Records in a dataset
:::::

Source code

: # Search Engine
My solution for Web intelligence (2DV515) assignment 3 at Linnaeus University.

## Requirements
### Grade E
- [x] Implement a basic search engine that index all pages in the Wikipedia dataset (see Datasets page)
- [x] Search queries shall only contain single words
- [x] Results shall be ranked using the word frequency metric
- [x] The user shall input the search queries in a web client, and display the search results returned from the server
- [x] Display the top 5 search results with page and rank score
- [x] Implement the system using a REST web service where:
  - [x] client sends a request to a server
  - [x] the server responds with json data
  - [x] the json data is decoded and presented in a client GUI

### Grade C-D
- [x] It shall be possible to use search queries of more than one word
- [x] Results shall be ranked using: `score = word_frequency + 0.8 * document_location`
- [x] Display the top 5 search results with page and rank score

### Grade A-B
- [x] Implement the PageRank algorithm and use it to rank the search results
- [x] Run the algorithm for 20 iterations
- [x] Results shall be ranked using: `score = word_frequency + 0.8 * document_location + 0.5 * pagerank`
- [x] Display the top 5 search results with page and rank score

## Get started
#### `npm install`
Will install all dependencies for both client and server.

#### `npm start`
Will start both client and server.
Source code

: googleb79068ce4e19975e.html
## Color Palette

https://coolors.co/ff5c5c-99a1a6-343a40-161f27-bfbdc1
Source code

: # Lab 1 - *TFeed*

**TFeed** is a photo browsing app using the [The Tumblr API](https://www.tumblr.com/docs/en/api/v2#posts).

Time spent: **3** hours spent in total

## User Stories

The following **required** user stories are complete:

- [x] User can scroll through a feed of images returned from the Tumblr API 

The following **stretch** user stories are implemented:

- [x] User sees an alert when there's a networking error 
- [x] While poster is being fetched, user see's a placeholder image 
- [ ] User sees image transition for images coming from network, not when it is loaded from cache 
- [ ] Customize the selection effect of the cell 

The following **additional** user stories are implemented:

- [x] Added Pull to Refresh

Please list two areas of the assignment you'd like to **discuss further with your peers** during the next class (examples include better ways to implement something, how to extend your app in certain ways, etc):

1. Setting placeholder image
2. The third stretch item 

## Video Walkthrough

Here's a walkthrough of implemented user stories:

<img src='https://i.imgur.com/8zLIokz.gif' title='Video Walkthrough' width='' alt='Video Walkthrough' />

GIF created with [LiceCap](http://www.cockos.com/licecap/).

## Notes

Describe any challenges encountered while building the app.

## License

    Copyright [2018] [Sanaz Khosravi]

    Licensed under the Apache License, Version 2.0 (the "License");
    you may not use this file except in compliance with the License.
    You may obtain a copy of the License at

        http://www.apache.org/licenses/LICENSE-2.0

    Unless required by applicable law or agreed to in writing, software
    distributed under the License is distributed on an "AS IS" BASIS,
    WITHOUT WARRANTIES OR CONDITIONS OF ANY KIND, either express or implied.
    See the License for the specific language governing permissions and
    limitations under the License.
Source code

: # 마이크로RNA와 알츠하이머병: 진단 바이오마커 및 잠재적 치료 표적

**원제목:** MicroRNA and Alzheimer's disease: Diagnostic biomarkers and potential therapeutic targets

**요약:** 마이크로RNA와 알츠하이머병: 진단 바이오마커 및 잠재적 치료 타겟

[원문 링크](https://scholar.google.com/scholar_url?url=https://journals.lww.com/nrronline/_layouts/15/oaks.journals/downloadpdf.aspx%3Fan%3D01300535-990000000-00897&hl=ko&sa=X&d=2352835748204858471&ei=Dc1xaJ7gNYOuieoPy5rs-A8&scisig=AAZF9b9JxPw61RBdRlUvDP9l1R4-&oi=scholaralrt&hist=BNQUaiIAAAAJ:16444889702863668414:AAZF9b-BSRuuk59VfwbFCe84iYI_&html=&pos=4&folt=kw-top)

:::::

■ **Task brief**
Render the lines of the listing starting at the line containing "The following **required**" and ending at the line containing "http://www.apache.org/licenses/LICENSE-2.0" as a JSON list of strings, one string per line. Leave out blank lines.

■ **Answer below**
[
  "The following **required** user stories are complete:",
  "- [x] User can scroll through a feed of images returned from the Tumblr API ",
  "The following **stretch** user stories are implemented:",
  "- [x] User sees an alert when there's a networking error ",
  "- [x] While poster is being fetched, user see's a placeholder image ",
  "- [ ] User sees image transition for images coming from network, not when it is loaded from cache ",
  "- [ ] Customize the selection effect of the cell ",
  "The following **additional** user stories are implemented:",
  "- [x] Added Pull to Refresh",
  "Please list two areas of the assignment you'd like to **discuss further with your peers** during the next class (examples include better ways to implement something, how to extend your app in certain ways, etc):",
  "1. Setting placeholder image",
  "2. The third stretch item ",
  "## Video Walkthrough",
  "Here's a walkthrough of implemented user stories:",
  "<img src='https://i.imgur.com/8zLIokz.gif' title='Video Walkthrough' width='' alt='Video Walkthrough' />",
  "GIF created with [LiceCap](http://www.cockos.com/licecap/).",
  "## Notes",
  "Describe any challenges encountered while building the app.",
  "## License",
  "    Copyright [2018] [Sanaz Khosravi]",
  "    Licensed under the Apache License, Version 2.0 (the \"License\");",
  "    you may not use this file except in compliance with the License.",
  "    You may obtain a copy of the License at",
  "        http://www.apache.org/licenses/LICENSE-2.0"
]